The knowledge about the role of calcium-regulated pathways in cancer cell growth and differentiation could be useful for the development of new therapeutic approaches to diminish its mortality. The ATP2A genes encode for SERCA pumps, which modulate cytosolic Ca2+ concentration, regulating various cellular processes including cell growth. ATP2A3 gene transcriptional down-regulation has been reported in gastric and colon cancer, but there is still a lack of understanding about the epigenetic processes regulating its transcription. In this work, we report that butyrate, trichostatin A, and 5-azacytidine treatments increase SERCA3 expression, increased apoptosis, and decreased cell viability of the KATO-III gastric carcinoma cell line. We analyzed the methylation profile of the ATP2A3 gene promoter CpG island, finding clones with methylated status through -280 to -135 promoter region, harboring Sp1 and AP-2 binding sites, which could have a role in transcriptional repression. Post-translational modifications of histones show a major role in the ATP2A3 transcriptional regulation, and our results show histones marks linked to transcriptional repression associated with the -262 to -135 region, this repressive context changed to transcriptional permissive through SERCA3 re-expressing conditions.

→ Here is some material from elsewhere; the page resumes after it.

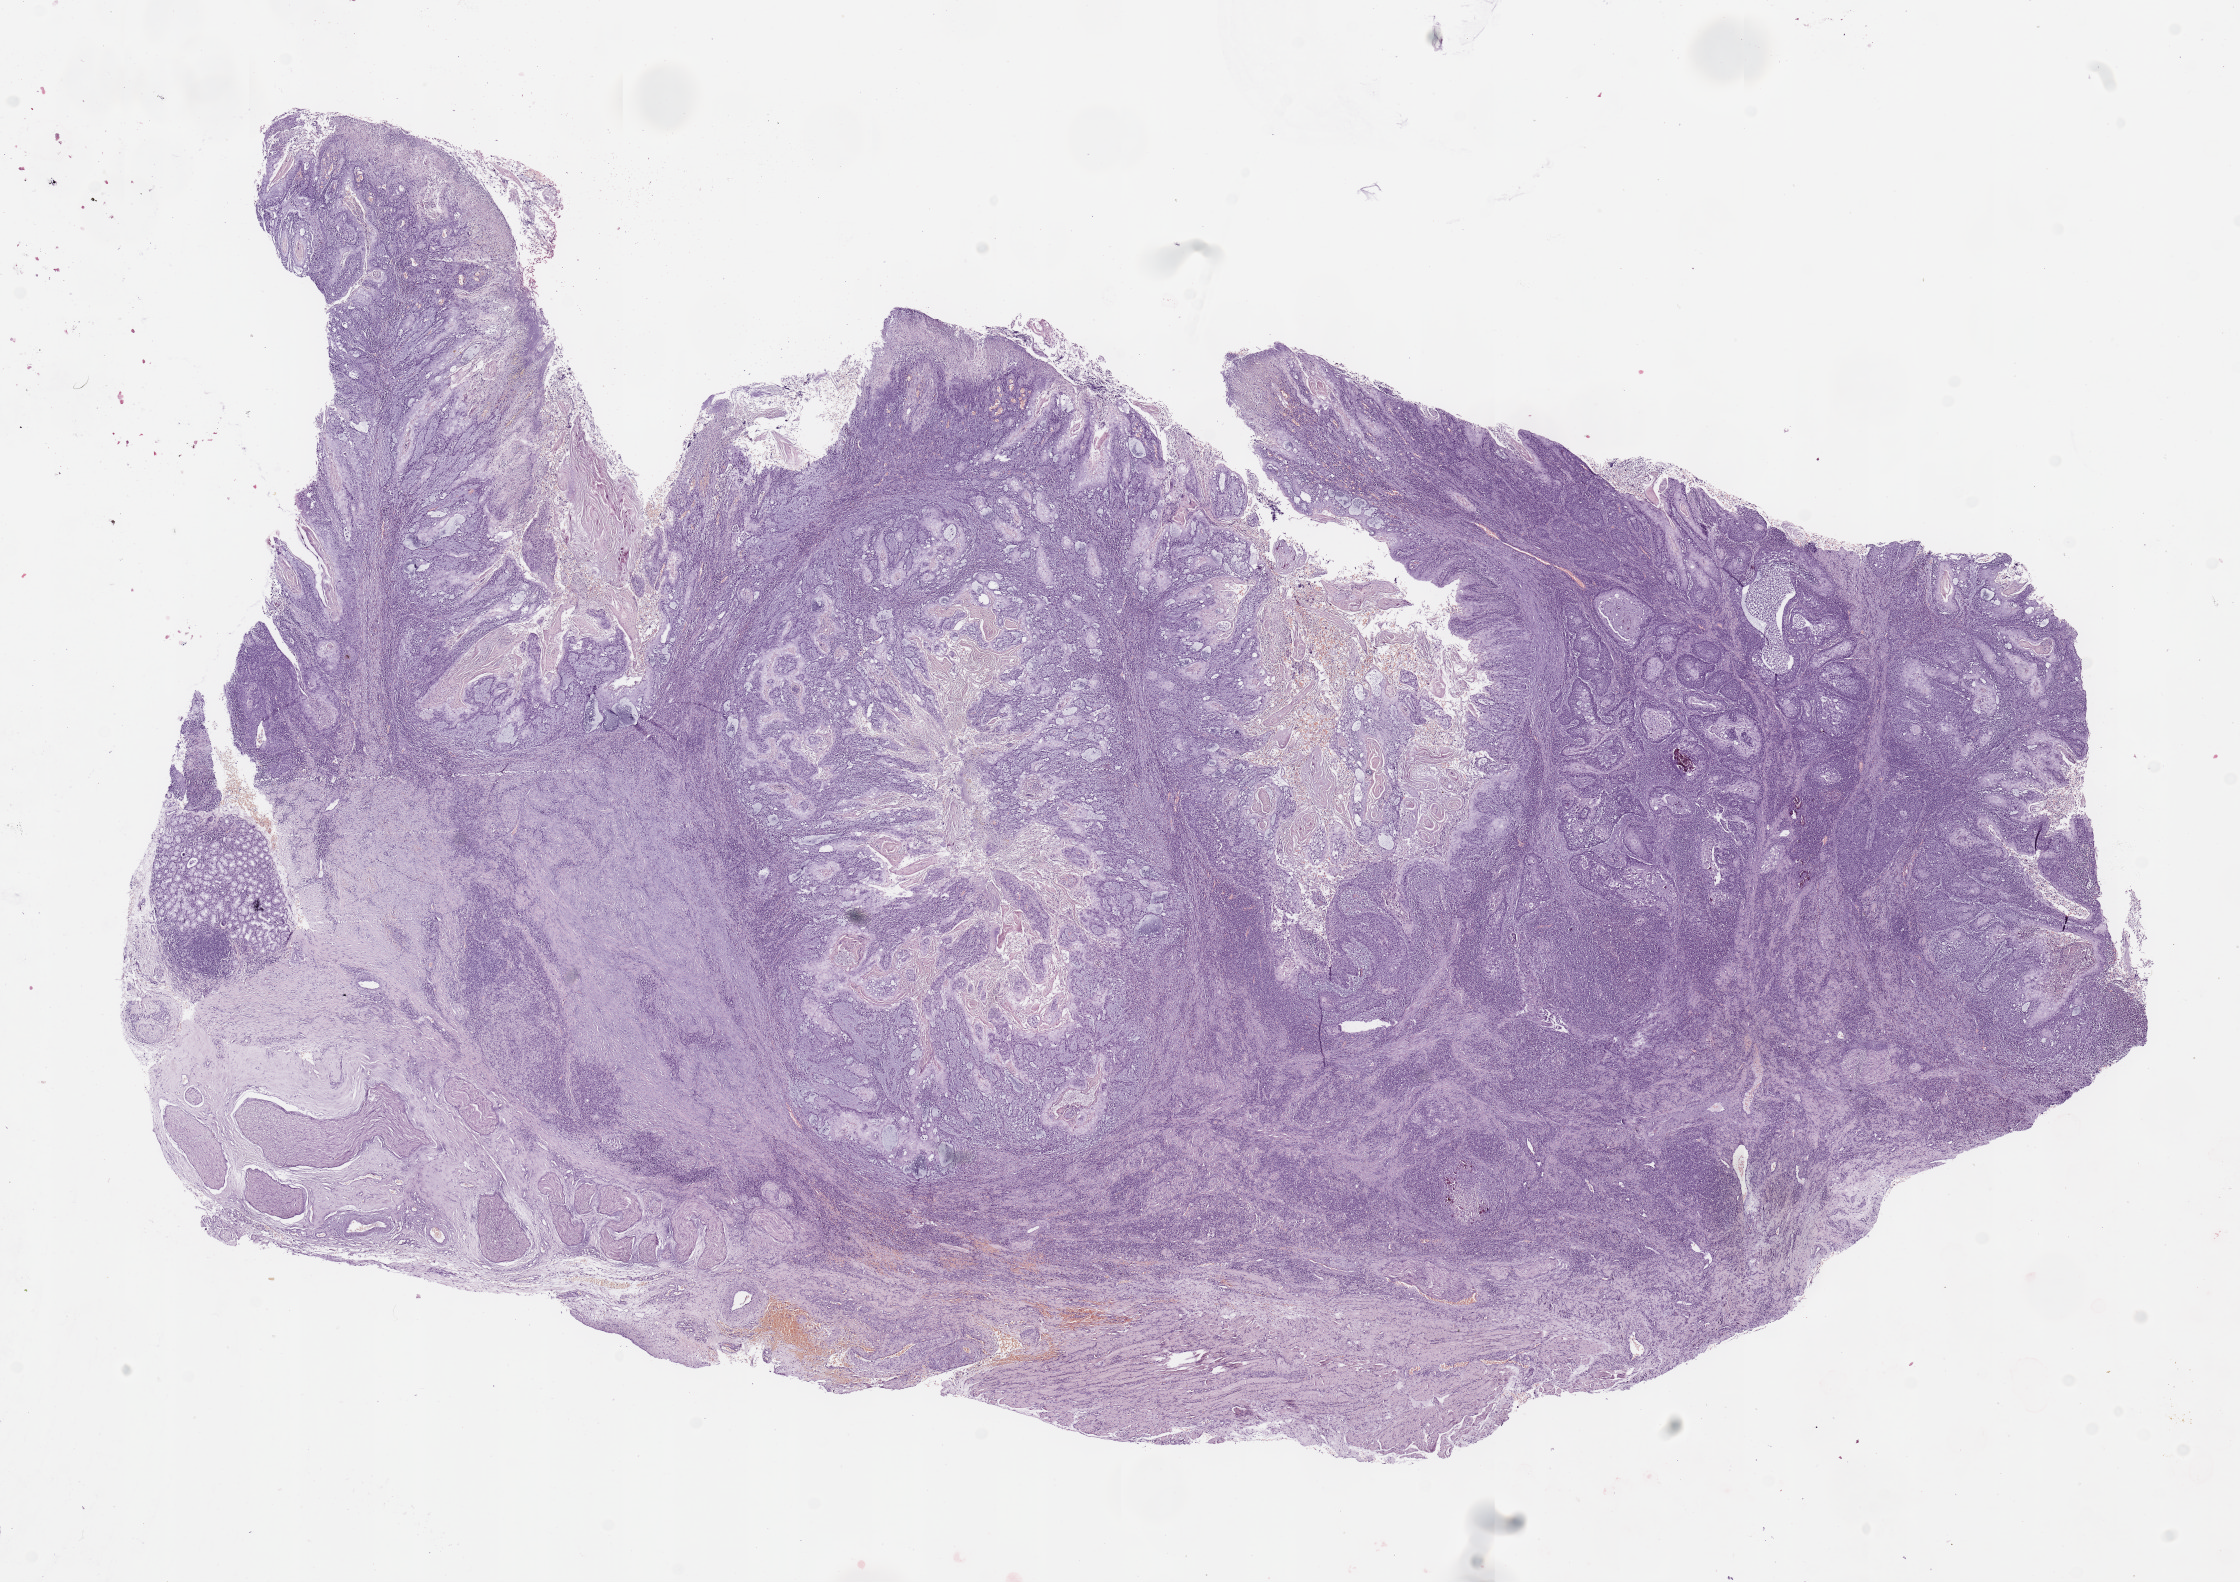
Digitized H&E tissue section (whole slide), low-resolution overview of the scanned area, about 17.7 x 12.5 mm (acquisition: 20x scan); tumour tissue sample, sampled site: tongue. 59-year-old male patient. Histologic grade: G2 (moderately differentiated). Composition of this section per pathologist review: tumour nuclei 85%, necrosis 5%.
Primary tumour site (as recorded): oral cavity. AJCC pathologic stage: II. Histologic diagnosis: Squamous cell carcinoma, NOS (tongue, NOS).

These results suggest that the nucleotide sequence from -280 to -135 position is an ATP2A3 epigenetic regulatory CpG region in KATO-III cells. Analyses of online-databases show a decreased SERCA3 expression in gastric and colon tumors, as well as overall survival results, showed that high SERCA3 expression could serve as a favorable prognostic marker for colon and gastric cancer patients.